Unlike most Chinese counties, Qingtian has a population of 580,000, of which 380,000 are overseas Chinese (both foreign and non-foreign). The overseas Chinese from this "mountain city" formed the first wave of Chinese immigration history in Europe. Historical records show that Qingtian people, a hundred years ago, brought local stone carvings to Europe via the Silk Road and sold them to the West. Since then, Qingtian people, marked by Wenzhou, have taken Wenzhou people abroad. In a hundred years, Wenzhou people and Qingtian people have become the largest Chinese ethnic group in Europe. After the reform and opening up, China's rapid economic development has allowed more and more Chinese people to see the possibilities of this ancient country, and overseas Chinese have also brought business and cultural exchanges back to their homeland.

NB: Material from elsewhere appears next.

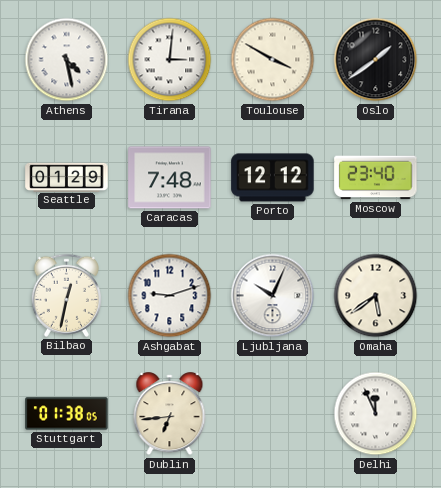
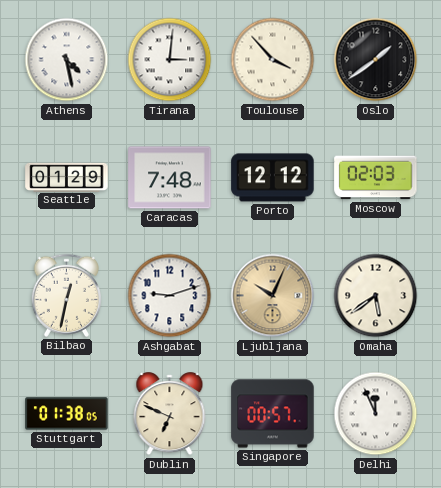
Toulouse: 3:50 -> 3:53
Moscow: 23:40 -> 02:03
Ljubljana dial: white -> champagne
Dublin: 6:44 -> 6:49
Singapore: none -> 00:57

In this turbulent forty years, every corner of this small county has been closely connected with the world. An interesting piece of data is that Qingtian County ranks 74th in Zhejiang's GDP, but its per capita foreign exchange deposits rank first in the country.
If the Silk Road was the Chinese people's pioneering in the Eurasian continent, then the Belt and Road Initiative is the path for today's Chinese people to bring Chinese culture and economy to the world. In this era, almost every overseas Chinese closely links their careers and lives with China. However, every generation of Chinese people has their imagination of the world and nostalgia for home, leaving and returning, reunion and separation, hometown and foreign land, what is the relationship between their life choices and the times? Has the pandemic stopped their steps and emotions? How can a small hometown accommodate the gathering of world cultures here? Can young people inherit their parents' way of production or explore more possibilities?